BAG, Urteil v. 18.3.2020, 5 AZR 36/19
Eine Regelung in einer Betriebsvereinbarung, wodurch vergütungspflichtige Fahrtzeiten eines Außendienstmitarbeiters verkürzt werden, ist wegen Verstoßes gegen die Tarifsperre des § 77 Abs. 3 Satz 1 BetrVG dann unwirksam, wenn die betreffenden Zeiten nach den Bestimmungen des einschlägigen Tarifvertrags uneingeschränkt der entgeltpflichtigen Arbeitszeit zuzurechnen und mit der tariflichen Grundvergütung abzugelten sind.
Sachverhalt
Der Kläger ist als Servicetechniker im Außendienst bei der Beklagten tätig, welche aufgrund ihrer Mitgliedschaft im vertragschließenden Arbeitgeberverband an die Tarifverträge des Groß- und Außenhandels Niedersachsen gebunden ist. Auf das Arbeitsverhältnis der Parteien finden kraft dynamischer Bezugnahme diese Tarifverträge Anwendung. Zudem ist in einer Betriebsvereinbarung aus dem Jahr 2001 (BV) in § 8 geregelt, dass Anfahrtszeiten zum ersten und Abfahrtszeiten vom letzten Kunden nicht zur Arbeitszeit zählen, wenn sie 20 Minuten nicht überschreiten, ansonsten zählt die 20 Minuten übersteigende Fahrtzeit zur Arbeitszeit. Deshalb hat auch die Beklagte in das für den Kläger geführte Arbeitszeitkonto Reisezeiten von dessen Wohnung zum ersten Kunden und vom letzten Kunden nach Hause bis zu einer Dauer von jeweils 20 Minuten nicht als Zeiten geleisteter Arbeit eingestellt und hierfür auch keine Vergütung geleistet. Der Kläger klagte nun darauf, dass seinem Arbeitszeitkonto Fahrtzeiten für März bis August 2017 im Umfang von 68 Stunden und 40 Minuten gutzuschreiben, hilfsweise an ihn 1.219,58 EUR brutto nebst Zinsen zu zahlen sind. Demgegenüber brachte die Beklagte vor, dass ein solcher Anspruch durch § 8 BV wirksam ausgeschlossen sei.
Die Entscheidung
Während die Klage in den Vorinstanzen abgewiesen wurde, hatte sie vor dem BAG Erfolg.
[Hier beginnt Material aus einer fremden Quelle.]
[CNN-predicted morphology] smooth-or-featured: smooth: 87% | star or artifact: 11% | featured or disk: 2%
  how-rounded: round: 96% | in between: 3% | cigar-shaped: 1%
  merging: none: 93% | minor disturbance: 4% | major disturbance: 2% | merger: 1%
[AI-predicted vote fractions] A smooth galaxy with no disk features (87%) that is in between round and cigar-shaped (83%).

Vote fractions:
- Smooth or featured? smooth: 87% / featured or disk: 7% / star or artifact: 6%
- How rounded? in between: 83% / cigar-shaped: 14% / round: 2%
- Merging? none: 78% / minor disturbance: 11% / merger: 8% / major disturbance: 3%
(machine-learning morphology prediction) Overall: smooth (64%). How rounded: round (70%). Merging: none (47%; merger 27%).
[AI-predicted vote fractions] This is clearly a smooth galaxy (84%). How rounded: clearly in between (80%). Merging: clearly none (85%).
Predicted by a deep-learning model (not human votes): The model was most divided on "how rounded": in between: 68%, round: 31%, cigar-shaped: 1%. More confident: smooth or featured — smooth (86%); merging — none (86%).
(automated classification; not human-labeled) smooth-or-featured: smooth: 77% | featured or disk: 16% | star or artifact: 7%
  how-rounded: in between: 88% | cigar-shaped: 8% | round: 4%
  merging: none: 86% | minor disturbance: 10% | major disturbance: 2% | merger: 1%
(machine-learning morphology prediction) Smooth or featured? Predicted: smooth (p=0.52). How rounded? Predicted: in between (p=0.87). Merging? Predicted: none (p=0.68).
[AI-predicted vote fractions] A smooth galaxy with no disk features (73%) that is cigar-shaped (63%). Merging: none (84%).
Das BAG entschied, dass der Kläger mit den Fahrten von seiner Wohnung zum ersten Kunden und vom letzten Kunden zurück seine vertraglich geschuldete Arbeitsleistung erfülle, sodass ihm hieraus ein Vergütungsanspruch zustehe. Dieser sei auch nicht durch § 8 der BV ausgeschlossen. Denn § 8 der BV regele, so das BAG, die Vergütung von Arbeitszeit und betreffe somit einen tariflich geregelten Gegenstand, da nach dem vorliegend einschlägigen Manteltarifvertrag (MTV) sämtliche Tätigkeiten, die ein Arbeitnehmer in Erfüllung seiner vertraglichen Hauptleistungspflicht erbringt, mit der tariflichen Grundvergütung abzugelten seien. Und hierzu gehörten bei Außendienstmitarbeitern auch die gesamte für An- und Abfahrten zum Kunden aufgewendete Fahrtzeit. Der MTV enthalte auch keine Öffnungsklausel zugunsten abweichender Betriebsvereinbarungen, sodass § 8 BV wegen Verstoßes gegen die Tarifsperre des § 77 Abs. 3 Satz 1 BetrVG unwirksam sei. Diese Regelungssperre des § 77 Abs. 3 Satz 1 BetrVG sei, so das Gericht weiter, auch nicht wegen des Eingreifens eines Mitbestimmungsrechts aus § 87 Abs. 1 BetrVG aufgehoben; denn aufgrund der Bindung der Beklagten an die fachlich einschlägigen Tarifverträge des Groß- und Außenhandels Niedersachsen, welche die Vergütung für geleistete Arbeit auch in Bezug auf Fahrtzeiten der Außendienstmitarbeiter abschließend regeln, bestehe schon nach § 87 Abs. 1 BetrVG kein Mitbestimmungsrecht des Betriebsrats. Somit könne vorliegend der Kläger von der Beklagten die Gutschrift der umstrittenen Fahrtzeiten verlangen, soweit unter ihrer Berücksichtigung die vertraglich geschuldete regelmäßige Arbeitszeit überschritten wurde.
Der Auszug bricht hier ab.